La estancia de los israelitas en Egipto está documentada sólo en la Biblia, donde se dice que eran más de 600.000 cuando emprendieron el Éxodo. La huida suele situarse cronológicamente en tiempos de Ramsés II, el más poderoso de los faraones. Sin embargo, a pesar de que los egipcios lo documentaban todo, no hay ni una referencia en sus textos a la presencia masiva de hebreos en el país, lo que resulta tan extraño como que Moisés y los suyos consiguieran dar esquinazo al ejército más poderoso del mundo. ¿Podría un grupo de desheredados huir hoy en día de las tropas estadounidense a través de un desierto plagado, además, de instalaciones militares?
Historia y milagros
Los autores bíblicos recurren a prodigios para que el pueblo elegido se imponga a la superpotencia. Primero, las diez plagas obligan al faraón a prometer que los dejara marchar; luego, cuando el rey incumple su palabra, el mar Rojo se abre para facilitar la huida de los fugitivos y cerrarse sobre las tropas egipcias. La Historia no entiende de milagros -son cosa de la religión- y, aunque ha habido quienes han intentado encontrar explicaciones naturales a estos prodigios vinculándolos, por ejemplo, con la erupción de Santorini, la opinión más extendida es que estamos ante hechos inventados. Y no sólo en el caso de las plagas y la apertura de las aguas del mar Rojo.
A la ausencia de documentos escritos que confirmen el cautiverio en Egipto y la improbabilidad de que las huestes de Moisés eludieran al ejército del faraón, se suma la carencia de restos materiales. Durante los cuarenta años que, según el relato, los descendientes de Jacob vagaron por la península del Sinaí, no sólo evitaron todas y cada una de las fortificaciones egipcias que salpicaban el territorio, sino que además consiguieron no dejar huellas para la posteridad. La misma arqueología que ha encontrado vestigios de nuestros antepasados en Atapuerca ha sido incapaz de dar con el menor resto del calvario de décadas que sufrió la multitud que seguía a Moisés.
La conclusión es evidente: el Éxodo no sucedió. Es una invención de los redactores del Antiguo Testamento que responde a la necesidad de dotar de un pasado glorioso a los israelitas. No hay constancia histórica de la existencia de Moisés, como tampoco la hay de las de Abraham, Isaac, Jacob y otros personajes bíblicos. Los encuentros de Moisés con Yahvé en lo alto del monte Sinaí, donde recibe las Tablas de la Ley con los Diez Mandamientos, la caída de los muros de Jericó a los sones de las trompetas y la prodigiosa Arca de la Alianza forman parte de una narración mítica, salpicada de elementos históricos reales como hacen desde siempre los novelistas para dar verosimilitud a sus tramas.
El libro
La Biblia desenterrada (2001): Israel Finkelstein y Neil A. Silberman examinan el Antiguo Testamento desde el punto de vista de la arqueología.
Reportaje publicado en el diario El Correo y en Magonia el 9 de agosto de 2008.
____
▶ ENUNCIADO
Edita el fragmento sobre el Éxodo entre "A la ausencia" y "seguía a Moisés.", ambos incluidos, y cambia "fortificaciones" por "guarniciones".

▶ DATOS EXTRAÍDOS
____
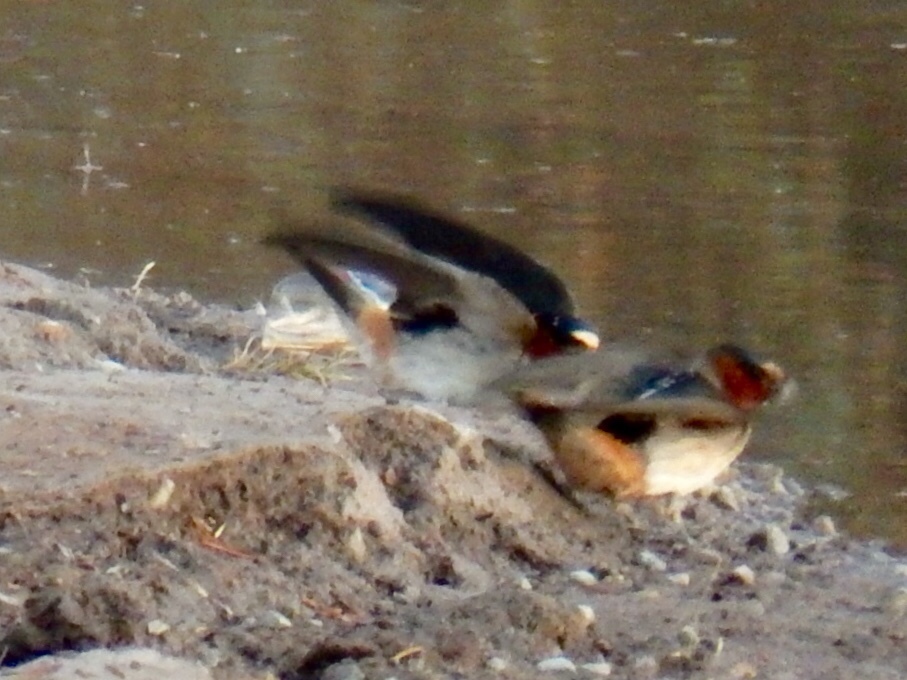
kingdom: Animalia
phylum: Chordata
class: Aves
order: Passeriformes
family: Hirundinidae
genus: Petrochelidon
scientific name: Petrochelidon pyrrhonota
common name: American cliff swallow
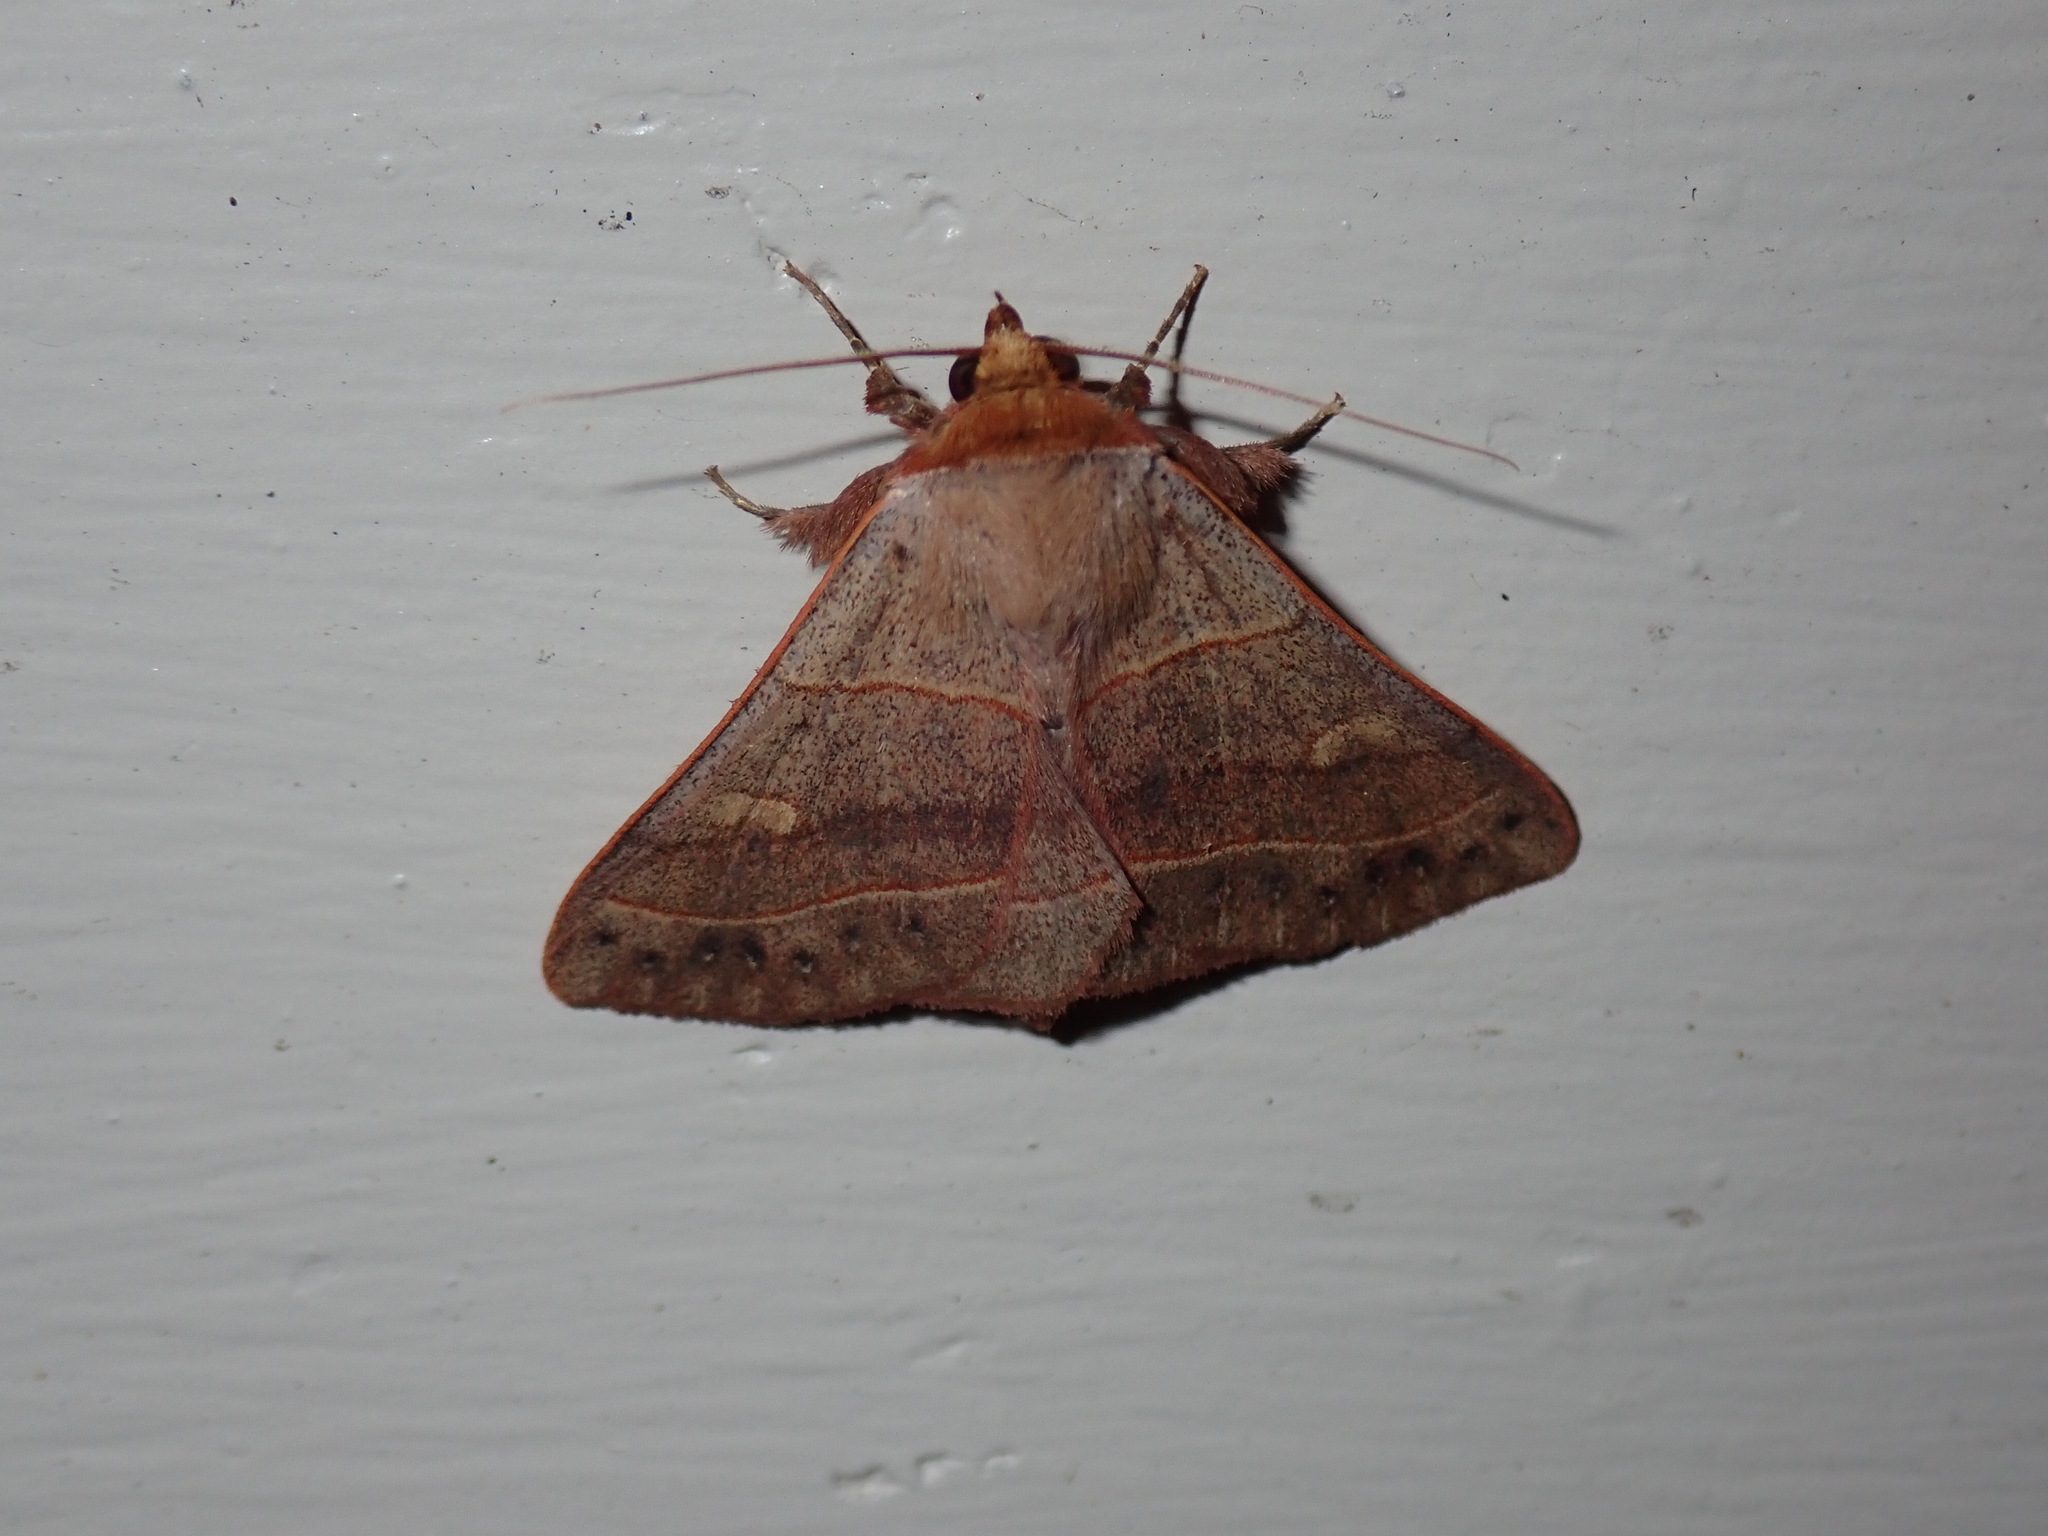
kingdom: Animalia
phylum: Arthropoda
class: Insecta
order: Lepidoptera
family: Erebidae
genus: Panopoda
____
▶ SOLUCIÓN
A la ausencia de documentos escritos que confirmen el cautiverio en Egipto y la improbabilidad de que las huestes de Moisés eludieran al ejército del faraón, se suma la carencia de restos materiales. Durante los cuarenta años que, según el relato, los descendientes de Jacob vagaron por la península del Sinaí, no sólo evitaron todas y cada una de las guarniciones egipcias que salpicaban el territorio, sino que además consiguieron no dejar huellas para la posteridad. La misma arqueología que ha encontrado vestigios de nuestros antepasados en Atapuerca ha sido incapaz de dar con el menor resto del calvario de décadas que sufrió la multitud que seguía a Moisés.